The challenge to teach sign language to computers and machines
Computers and technology have been rapidly changing and adapting to the ever-increasing demands of the human race. People have been witnesses to this digital revolution in the last decade. At first, while using a computer we had to bash away at a keyboard full of noisy keys followed by taps on a touch-sensitive screen. Now, the usability of digital devices has become as innovative as simply speaking and giving out commands. Today, there are more than 100 million Alexas, Amazon’s voice assistant, accepting voice commands from millions of people. Siri, Apple’s voice assistant, processes as many as 25 billion requests per month globally. It is anticipated that by the year 2025 the tech market could be valued at more than $ 27 billion, sounds bountiful, right?
However, there is a blind spot in this growing tech world. There is one group left behind amid all these developments- “The users of Sign Language”. According to the World Health Organisation (WHO), there are 430 million people as deaf or with a partial hearing aid who use sign languages to communicate with the rest of the people. These people are at the risk of being secluded from the global digitisation process which is taking over our everyday life, simply because the computers and tech world is not very friendly with the sign languages to talk to computers.
Although we still do not have a full-fledged computer that understands sign languages, it would be wrong to say that we have never even tried to give due attention to this field of computers.
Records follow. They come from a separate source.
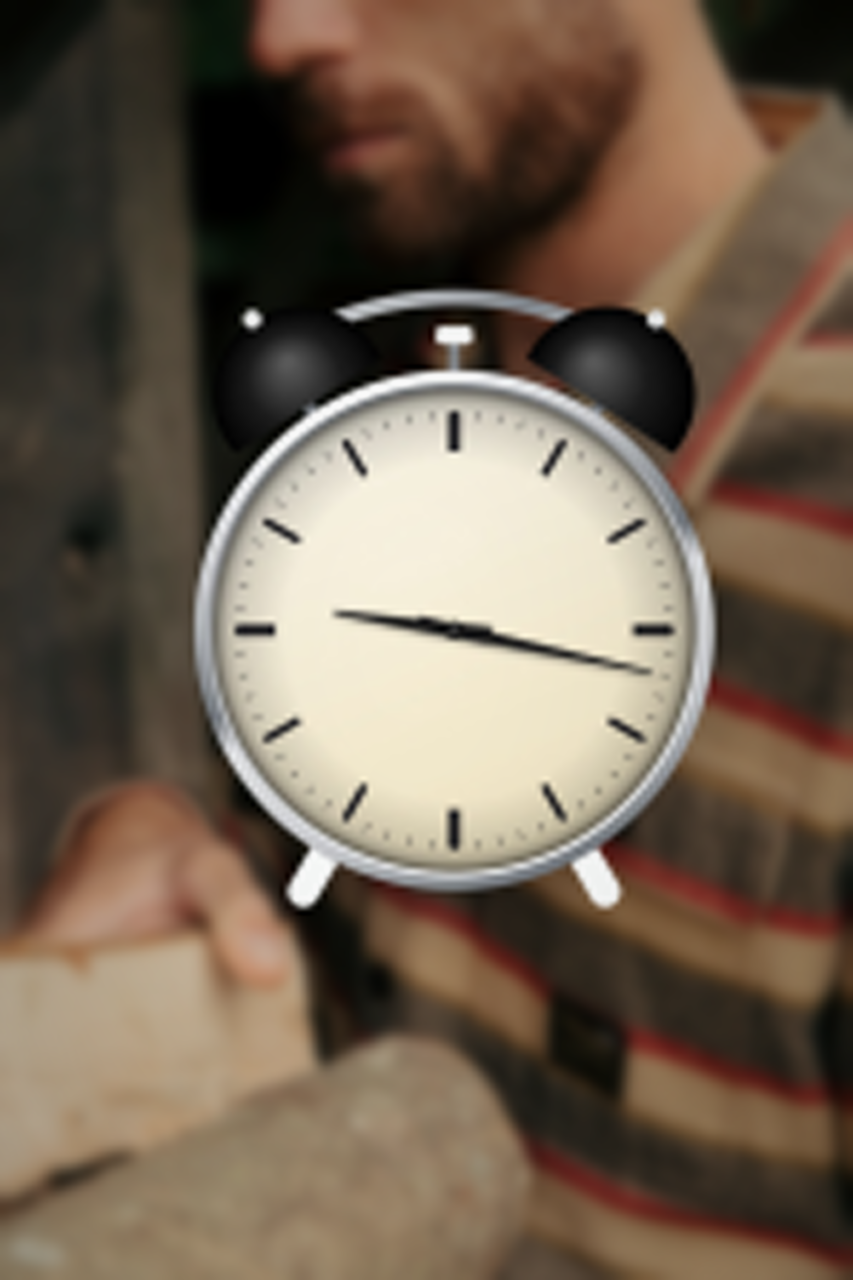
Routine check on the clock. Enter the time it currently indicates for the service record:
9:17
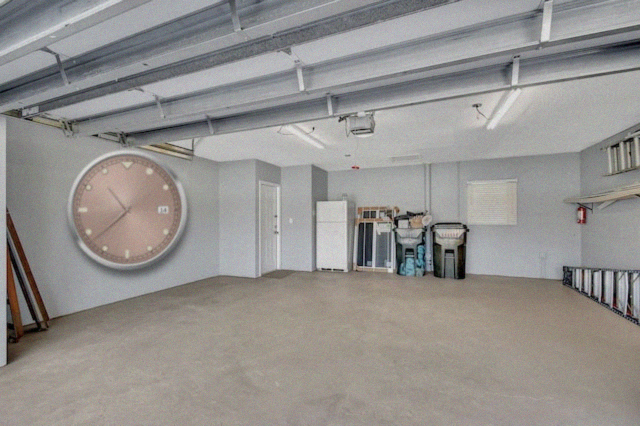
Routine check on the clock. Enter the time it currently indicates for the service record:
10:38
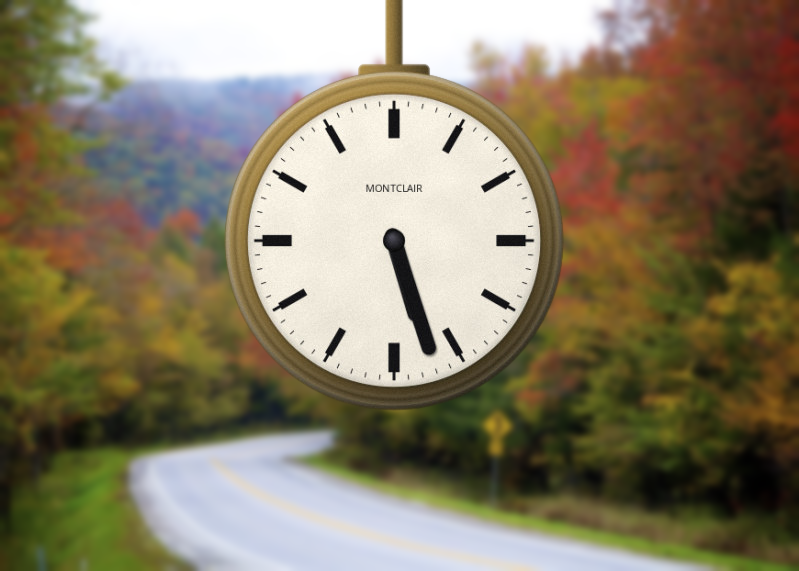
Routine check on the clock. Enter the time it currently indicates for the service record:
5:27
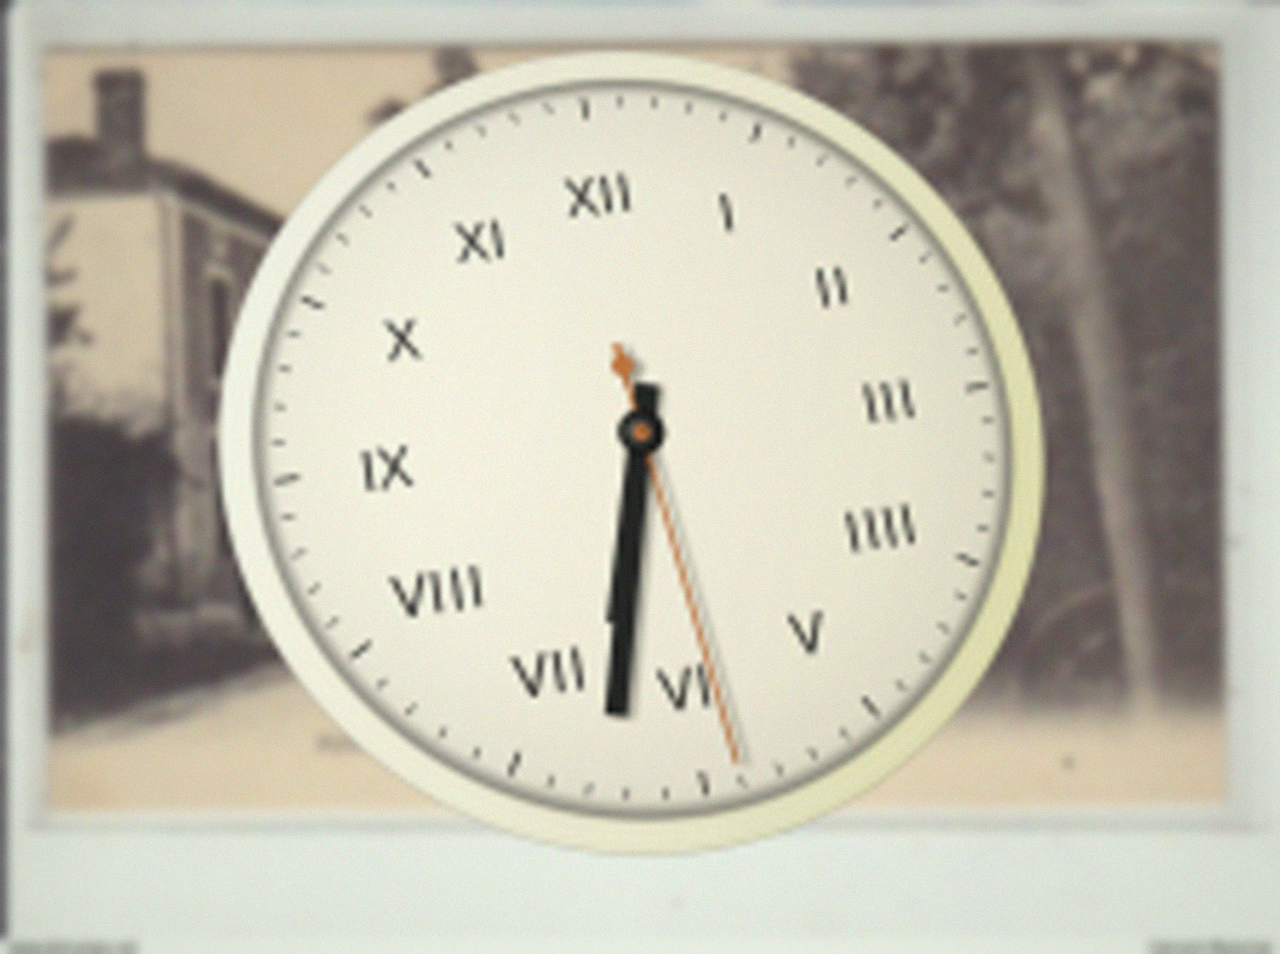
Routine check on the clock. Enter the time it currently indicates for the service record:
6:32:29
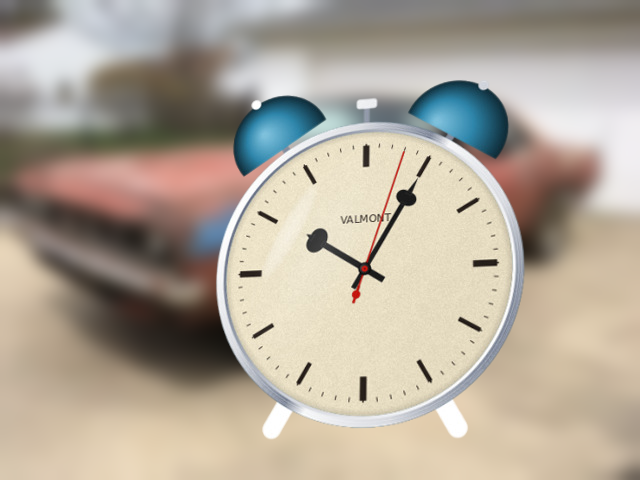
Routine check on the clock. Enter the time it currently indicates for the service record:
10:05:03
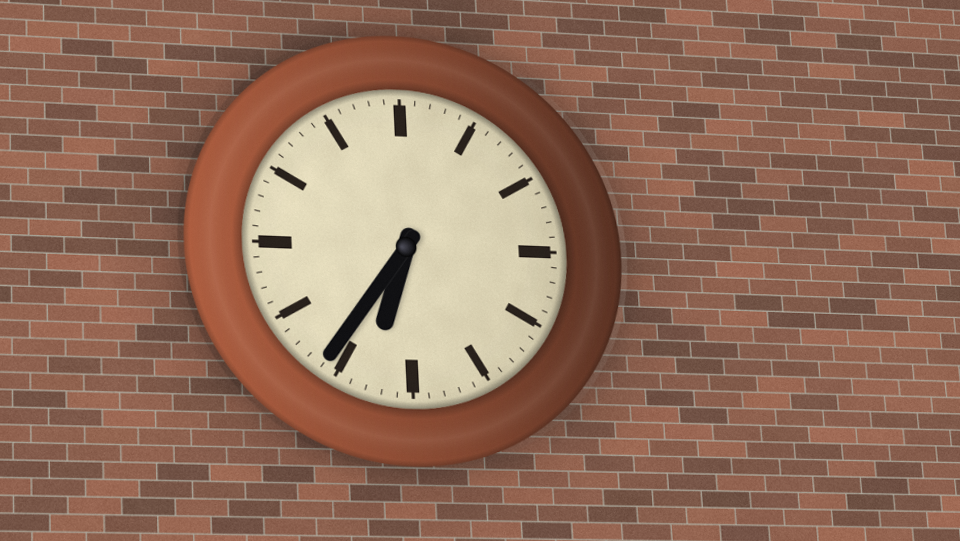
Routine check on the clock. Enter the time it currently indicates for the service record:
6:36
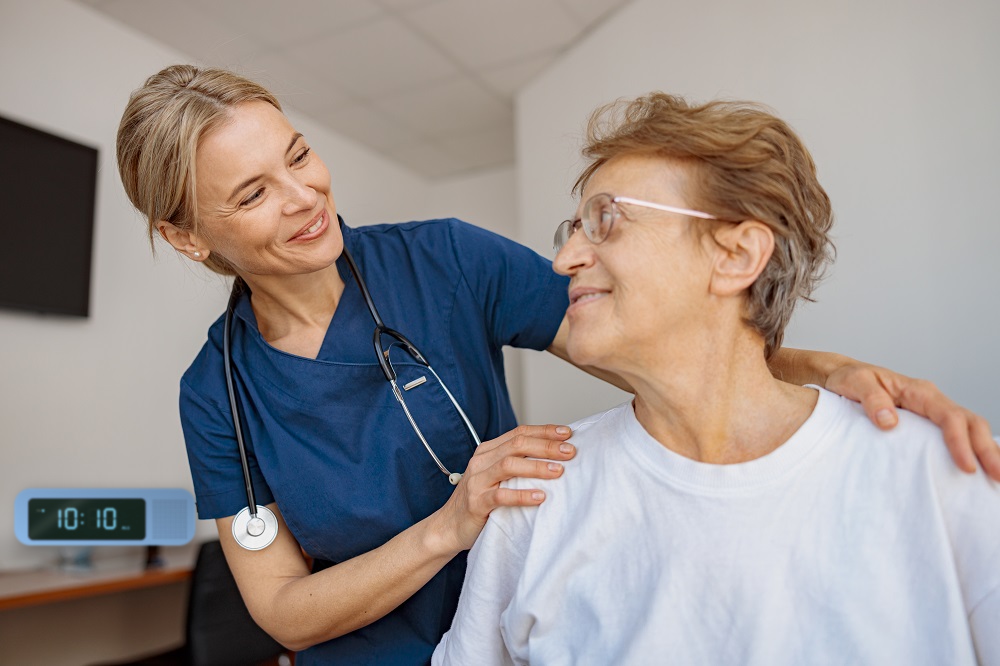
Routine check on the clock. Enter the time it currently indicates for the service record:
10:10
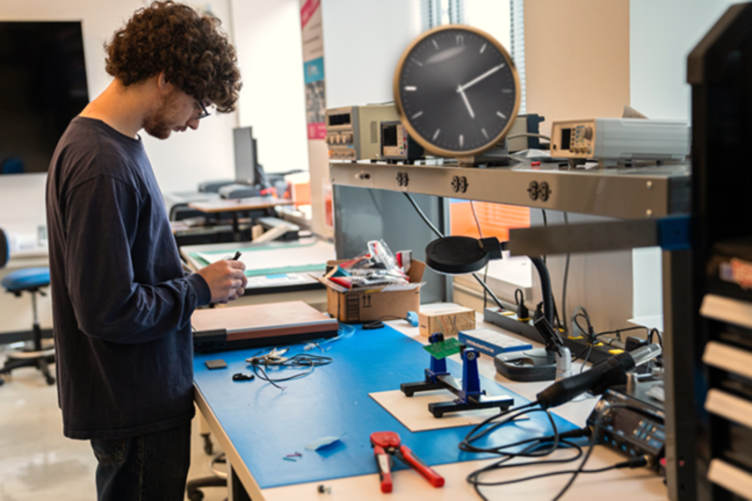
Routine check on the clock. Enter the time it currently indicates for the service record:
5:10
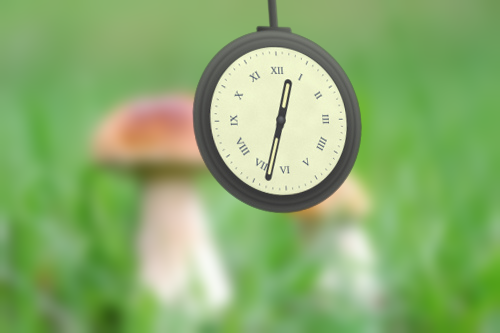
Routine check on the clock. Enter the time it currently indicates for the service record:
12:33
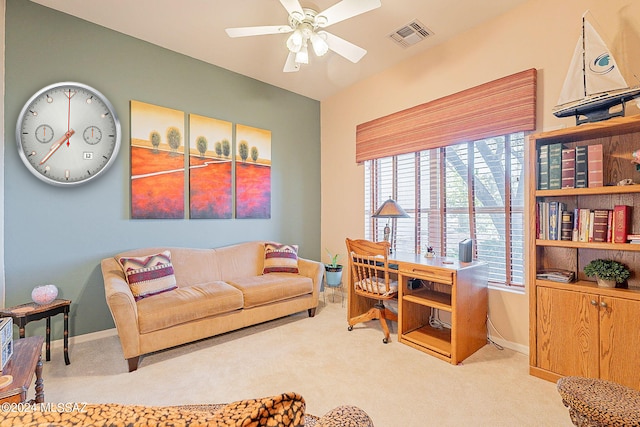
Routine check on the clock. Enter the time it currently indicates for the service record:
7:37
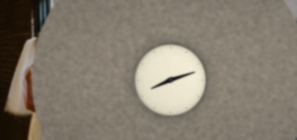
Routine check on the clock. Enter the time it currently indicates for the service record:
8:12
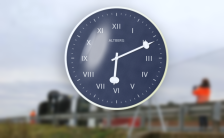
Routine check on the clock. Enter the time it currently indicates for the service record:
6:11
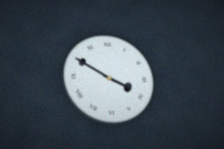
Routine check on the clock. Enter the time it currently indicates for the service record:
3:50
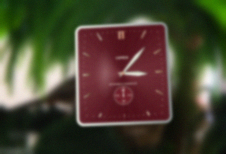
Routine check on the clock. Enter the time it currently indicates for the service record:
3:07
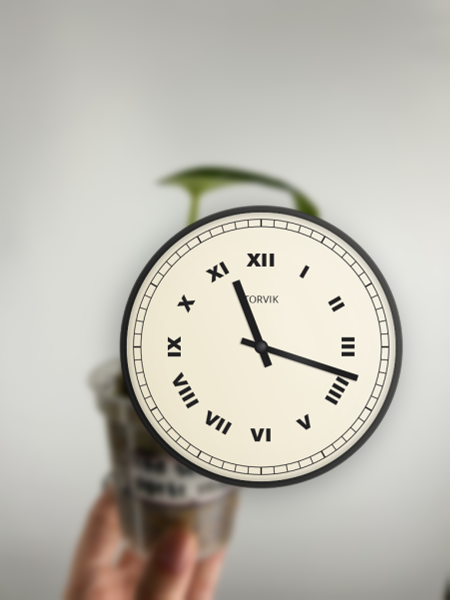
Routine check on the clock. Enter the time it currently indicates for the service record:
11:18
A lot of people have tried their level best to teach sign language to computers and there have also been several claims of success in recent years. New and innovative solutions have emerged ranging from haptic gloves to hand shapes detecting software with many of them winning acclaim.
As Mark Wheatley, the executive director of the European Union of the Deaf (EUD), says “The value for us basically is zero.” Why? It’s easy to comprehend. Gloves just like body-worn cameras are intrusive and require adaptation to the needs of the people. Even though hand-shape recognition can prove out to be useful, it won’t be able to handle the full complexity of sign languages all by itself. This is because sign languages aren’t just a function of hands but also rely on facial expressions and movements of other body parts.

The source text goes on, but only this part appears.